Estaba escrito con agujas y tinta en su piel. El cuerpo momificado se encontró en una cripta sellada por el tiempo, en la ladera de un monte. El texto, escrito en arameo, decía lo siguiente:
“Yo soy Jesús, conocido como el Nazareno, el que murió en la cruz y no resucitó. En mi nombre se derramará mucha sangre inocente, por mis enemigos y falsos seguidores en mis seguidores. En mi nombre se edificará una religión, que tergiversará mi Palabra y pensamiento, para hacer de este mundo un lugar más injusto. En mi nombre se regresará a la adoración de las imágenes; en mi nombre se amasarán fortunas para los poderosos; en mi nombre se torturará y se condenará a personas inocentes a morir en la hoguera; en mi nombre se establecerá una falsa moral para reprimir a la Humanidad; en mi nombre se harán guerras y más guerras, y con estos actos se vejará, también, el nombre de mi Padre.”
La momia fue debidamente embalada y se trasladó, con sumo secreto, a un instituto científico subordinado al Vaticano, en la ciudad de Perugia, junto al río Tiber. Un estudio pormenorizado de la momia, con la prueba de carbono 14, estableció que su fecha databa de antes de la Era Cristiana, de los tiempos del prefecto Poncio Pilatos, y su aspecto visual, medidas y marcas, coincidían con las del Santo Sudario que se conserva en la Catedral de San Juan Bautista, en Turín.
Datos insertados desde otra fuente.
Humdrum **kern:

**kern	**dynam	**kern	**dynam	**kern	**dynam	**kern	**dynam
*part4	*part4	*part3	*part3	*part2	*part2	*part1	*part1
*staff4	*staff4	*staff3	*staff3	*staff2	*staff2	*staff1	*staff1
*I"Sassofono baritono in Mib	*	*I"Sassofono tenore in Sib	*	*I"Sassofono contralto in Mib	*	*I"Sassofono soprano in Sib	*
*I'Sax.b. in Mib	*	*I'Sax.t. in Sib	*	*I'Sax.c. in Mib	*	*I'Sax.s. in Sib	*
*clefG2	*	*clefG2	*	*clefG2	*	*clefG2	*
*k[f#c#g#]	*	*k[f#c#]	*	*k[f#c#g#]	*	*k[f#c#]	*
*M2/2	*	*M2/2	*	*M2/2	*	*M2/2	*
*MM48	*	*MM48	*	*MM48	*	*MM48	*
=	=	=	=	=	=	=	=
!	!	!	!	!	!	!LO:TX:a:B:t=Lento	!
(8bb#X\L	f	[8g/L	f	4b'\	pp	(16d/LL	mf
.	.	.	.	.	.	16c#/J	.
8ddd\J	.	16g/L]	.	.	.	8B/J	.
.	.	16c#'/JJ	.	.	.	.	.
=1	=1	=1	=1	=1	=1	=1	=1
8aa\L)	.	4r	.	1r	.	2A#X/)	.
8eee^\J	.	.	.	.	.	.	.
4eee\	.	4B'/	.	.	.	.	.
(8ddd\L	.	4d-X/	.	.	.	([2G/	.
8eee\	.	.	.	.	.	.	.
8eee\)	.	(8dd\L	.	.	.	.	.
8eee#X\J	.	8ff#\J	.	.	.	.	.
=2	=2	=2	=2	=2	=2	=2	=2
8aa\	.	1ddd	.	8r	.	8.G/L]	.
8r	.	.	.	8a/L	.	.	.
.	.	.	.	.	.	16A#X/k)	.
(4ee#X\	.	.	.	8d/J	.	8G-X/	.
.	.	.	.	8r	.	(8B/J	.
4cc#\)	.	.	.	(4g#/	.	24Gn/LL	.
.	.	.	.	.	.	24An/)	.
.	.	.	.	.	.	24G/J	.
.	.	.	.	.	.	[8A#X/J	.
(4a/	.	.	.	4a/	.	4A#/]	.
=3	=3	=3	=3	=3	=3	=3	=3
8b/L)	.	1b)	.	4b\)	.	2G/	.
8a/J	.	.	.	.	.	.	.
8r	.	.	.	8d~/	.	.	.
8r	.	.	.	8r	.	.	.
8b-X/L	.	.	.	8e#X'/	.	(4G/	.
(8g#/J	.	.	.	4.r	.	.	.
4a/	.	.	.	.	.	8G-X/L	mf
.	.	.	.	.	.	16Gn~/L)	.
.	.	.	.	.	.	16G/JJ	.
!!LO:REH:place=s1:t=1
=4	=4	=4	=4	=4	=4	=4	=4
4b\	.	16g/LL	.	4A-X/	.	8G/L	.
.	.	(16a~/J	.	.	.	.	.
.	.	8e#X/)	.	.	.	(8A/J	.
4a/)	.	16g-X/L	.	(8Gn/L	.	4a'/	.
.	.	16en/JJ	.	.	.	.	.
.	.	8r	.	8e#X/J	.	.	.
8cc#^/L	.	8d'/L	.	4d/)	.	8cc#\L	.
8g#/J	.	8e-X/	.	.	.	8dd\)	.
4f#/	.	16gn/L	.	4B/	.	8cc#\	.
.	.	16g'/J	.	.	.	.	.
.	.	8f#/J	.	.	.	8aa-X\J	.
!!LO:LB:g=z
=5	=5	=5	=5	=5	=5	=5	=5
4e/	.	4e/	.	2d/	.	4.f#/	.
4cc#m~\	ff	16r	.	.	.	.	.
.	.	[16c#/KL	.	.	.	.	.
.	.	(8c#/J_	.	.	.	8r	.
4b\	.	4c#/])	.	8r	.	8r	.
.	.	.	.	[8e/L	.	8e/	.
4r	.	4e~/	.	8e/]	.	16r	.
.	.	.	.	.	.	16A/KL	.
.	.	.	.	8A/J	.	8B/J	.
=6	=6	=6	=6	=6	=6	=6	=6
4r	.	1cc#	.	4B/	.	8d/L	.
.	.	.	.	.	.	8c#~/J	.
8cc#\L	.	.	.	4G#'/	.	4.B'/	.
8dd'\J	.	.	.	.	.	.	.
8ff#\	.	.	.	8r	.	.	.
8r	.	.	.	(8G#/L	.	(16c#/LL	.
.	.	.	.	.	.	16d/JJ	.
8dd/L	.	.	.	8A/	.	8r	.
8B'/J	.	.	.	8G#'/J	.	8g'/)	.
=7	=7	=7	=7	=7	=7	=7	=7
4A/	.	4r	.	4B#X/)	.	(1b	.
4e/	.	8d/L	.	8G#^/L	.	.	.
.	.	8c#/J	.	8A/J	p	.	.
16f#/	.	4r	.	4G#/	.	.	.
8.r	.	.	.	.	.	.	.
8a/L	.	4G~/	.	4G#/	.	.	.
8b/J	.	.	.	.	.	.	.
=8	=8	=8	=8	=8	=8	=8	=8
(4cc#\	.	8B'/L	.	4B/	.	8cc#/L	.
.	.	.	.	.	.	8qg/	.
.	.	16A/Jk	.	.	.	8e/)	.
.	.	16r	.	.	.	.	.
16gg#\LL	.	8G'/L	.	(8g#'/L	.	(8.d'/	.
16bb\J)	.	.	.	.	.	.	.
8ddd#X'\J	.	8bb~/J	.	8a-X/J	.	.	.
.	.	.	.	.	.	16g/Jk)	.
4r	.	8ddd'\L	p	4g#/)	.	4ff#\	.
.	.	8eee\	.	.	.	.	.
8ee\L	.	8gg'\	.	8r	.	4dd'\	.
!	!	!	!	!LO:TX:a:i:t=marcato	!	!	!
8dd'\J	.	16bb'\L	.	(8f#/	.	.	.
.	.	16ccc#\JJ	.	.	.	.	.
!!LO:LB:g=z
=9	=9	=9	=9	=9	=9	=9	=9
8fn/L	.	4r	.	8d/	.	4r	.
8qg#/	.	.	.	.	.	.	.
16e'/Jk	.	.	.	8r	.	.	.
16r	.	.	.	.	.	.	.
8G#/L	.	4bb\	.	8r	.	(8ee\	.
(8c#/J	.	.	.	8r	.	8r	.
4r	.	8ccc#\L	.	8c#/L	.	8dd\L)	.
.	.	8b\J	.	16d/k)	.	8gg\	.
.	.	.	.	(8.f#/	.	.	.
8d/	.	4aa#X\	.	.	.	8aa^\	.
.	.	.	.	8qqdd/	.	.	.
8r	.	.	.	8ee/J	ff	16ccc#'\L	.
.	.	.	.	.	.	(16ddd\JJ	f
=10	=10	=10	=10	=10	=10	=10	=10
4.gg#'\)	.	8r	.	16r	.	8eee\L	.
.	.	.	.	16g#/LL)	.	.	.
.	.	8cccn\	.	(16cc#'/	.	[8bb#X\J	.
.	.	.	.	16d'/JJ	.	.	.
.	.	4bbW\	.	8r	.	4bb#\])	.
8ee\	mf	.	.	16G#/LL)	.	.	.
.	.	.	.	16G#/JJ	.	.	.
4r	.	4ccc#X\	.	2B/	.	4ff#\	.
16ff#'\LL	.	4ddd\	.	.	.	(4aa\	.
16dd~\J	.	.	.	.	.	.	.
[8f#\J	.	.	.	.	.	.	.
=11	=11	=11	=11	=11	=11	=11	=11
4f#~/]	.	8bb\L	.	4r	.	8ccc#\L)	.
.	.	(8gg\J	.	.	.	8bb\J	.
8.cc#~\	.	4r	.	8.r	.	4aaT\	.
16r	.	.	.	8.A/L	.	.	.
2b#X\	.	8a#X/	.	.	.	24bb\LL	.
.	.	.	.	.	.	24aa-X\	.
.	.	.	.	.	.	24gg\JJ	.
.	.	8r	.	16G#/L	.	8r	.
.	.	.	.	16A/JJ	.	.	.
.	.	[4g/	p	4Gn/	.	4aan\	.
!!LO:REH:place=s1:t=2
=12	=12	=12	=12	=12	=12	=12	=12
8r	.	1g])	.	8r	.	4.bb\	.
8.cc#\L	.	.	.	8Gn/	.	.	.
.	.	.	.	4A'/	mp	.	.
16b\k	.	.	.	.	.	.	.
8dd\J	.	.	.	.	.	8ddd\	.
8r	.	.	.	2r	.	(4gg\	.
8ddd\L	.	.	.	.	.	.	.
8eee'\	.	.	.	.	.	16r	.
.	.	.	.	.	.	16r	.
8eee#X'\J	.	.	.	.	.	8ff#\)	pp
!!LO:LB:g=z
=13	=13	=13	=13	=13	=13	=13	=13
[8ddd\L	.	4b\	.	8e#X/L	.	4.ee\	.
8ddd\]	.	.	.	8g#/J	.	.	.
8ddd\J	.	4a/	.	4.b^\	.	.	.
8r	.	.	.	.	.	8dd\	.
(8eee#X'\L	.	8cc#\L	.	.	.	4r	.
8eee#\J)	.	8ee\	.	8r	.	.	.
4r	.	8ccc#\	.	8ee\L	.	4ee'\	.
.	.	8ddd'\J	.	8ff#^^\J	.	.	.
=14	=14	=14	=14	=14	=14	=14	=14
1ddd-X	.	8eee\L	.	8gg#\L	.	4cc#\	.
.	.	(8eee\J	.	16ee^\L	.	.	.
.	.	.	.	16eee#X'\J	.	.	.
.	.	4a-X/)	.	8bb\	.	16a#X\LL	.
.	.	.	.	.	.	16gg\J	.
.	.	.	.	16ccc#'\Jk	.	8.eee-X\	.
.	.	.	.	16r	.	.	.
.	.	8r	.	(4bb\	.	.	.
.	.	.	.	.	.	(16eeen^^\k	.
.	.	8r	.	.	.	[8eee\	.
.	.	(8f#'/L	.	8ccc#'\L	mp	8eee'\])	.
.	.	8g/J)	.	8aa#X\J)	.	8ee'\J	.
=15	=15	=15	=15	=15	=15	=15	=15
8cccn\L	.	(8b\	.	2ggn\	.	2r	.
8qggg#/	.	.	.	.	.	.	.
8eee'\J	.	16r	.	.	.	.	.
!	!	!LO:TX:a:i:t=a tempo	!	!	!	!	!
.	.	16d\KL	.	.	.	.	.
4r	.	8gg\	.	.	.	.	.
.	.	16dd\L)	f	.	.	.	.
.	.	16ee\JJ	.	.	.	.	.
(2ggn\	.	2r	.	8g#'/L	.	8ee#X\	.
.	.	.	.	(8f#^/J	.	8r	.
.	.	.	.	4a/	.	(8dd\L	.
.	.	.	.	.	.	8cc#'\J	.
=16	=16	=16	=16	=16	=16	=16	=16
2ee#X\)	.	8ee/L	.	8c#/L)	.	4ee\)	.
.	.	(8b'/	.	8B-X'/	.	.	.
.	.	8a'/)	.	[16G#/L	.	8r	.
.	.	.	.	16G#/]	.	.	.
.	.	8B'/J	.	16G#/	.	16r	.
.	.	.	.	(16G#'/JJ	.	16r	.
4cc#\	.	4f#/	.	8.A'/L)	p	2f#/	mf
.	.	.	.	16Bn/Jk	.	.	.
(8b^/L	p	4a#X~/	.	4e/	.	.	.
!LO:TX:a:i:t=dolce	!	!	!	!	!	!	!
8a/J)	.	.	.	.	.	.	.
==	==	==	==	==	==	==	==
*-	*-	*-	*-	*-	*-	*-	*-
Este hallazgo, sin duda alguna, era el más fabuloso de la historia y el que, a su vez, ponía en entredicho o negaba de plano los cimientos de esa misma historia. El nerviosismo y asombro del personal científico quedó de manifiesto, y rápido se nos confinó en una sala sin tener acceso al mundo exterior. El secreto debía guardarse a toda costa. Doce personas, igual que doce apóstoles, éramos los únicos depositarios de esta verdad, aparte de los superiores eclesiásticos que estaban al tanto de las investigaciones, y se nos prometió que en poco tiempo podríamos salir. La incertidumbre y el miedo fueron nuestros primeros sentimientos, mientras esa espera, que se nos antojaba infinita, se iba dilatando con el paso de las horas. Los allí presentes nos mirábamos a los ojos sin decir nada pero sabiendo, por la expresión de nuestras caras, mucho más de lo que se dice por medio de las palabras que éramos incapaces de pronunciar. Todos, supongo, hacíamos en esos instantes todo tipo de pedidos al más Altísimo, además de acordarnos de nuestros seres queridos. Tantos años de estudios para acabar prisioneros por culpa de la momia de un nazareno, que venía a deslegitimar toda una religión. Sus ideas, desde luego, no dejaban de ser útiles para la salvación de la Humanidad y para vivir en concordia con los demás, pero cualquier atisbo sobre su muerte suponía el final de toda una mitología que lo proclamaba como el hijo del único Dios, además de la negación de su esencia divina.
En aquellos momentos, durante el obligado encierro, llegué incluso a pensar que nos matarían con tal de guardar el secreto, para que a toda costa no fuera divulgado y la mínima sospecha no trascendiera a ningún particular ni a la opinión pública. ¿Cómo poder asegurar que alguno de nosotros no tuviera la tentación de hablar más de la cuenta, al igual que un Judas Iscariote para toda una tradición? Nosotros éramos los nuevos apóstoles de una religión fallida, ya fuera por las palabras que tenía tatuadas en su piel aquella momia o por el simple hecho de la negación de lo que se decía en el Nuevo Testamento, cuando nuestro Señor permanecía dentro del depósito, sobre una camilla, a la temperatura precisa para conservarse en las mejores condiciones. Ahora, al mirar a mis compañeros de trabajo, ya podía advertirlos como mártires de una nueva religión, de la casualidad fatal propiciada por el destino a través de unas sentencias acusatorias escritas en arameo, que ya se me presentaban de una certidumbre demoledora. Con mis propios ojos había visto aquellas letras, marcadas en negro sobre la arrugada piel reseca, en su espalda, entre las inequívocas señales de un martirio. No me cabía la menor duda sobre la verdadera identidad de ese cadáver, que perduró para resurgir unos miles de años después.
Al anochecer nos trajeron la cena: doce cibattas de pan y cuatro botellas de vino tinto de Lambrusco. De mal agüero se me hizo el menú, como si fuera una mala broma, por todas las connotaciones de una muerte anunciada, un mensaje que advertía lo que estaba por venir. Aun así, compartimos esos alimentos con la gravedad que nos impuso el mismo acto, mientras que la momia debía continuar en el depósito y sobre la camilla, allí fuera, sin poder hacer nada por nosotros, sus únicos discípulos.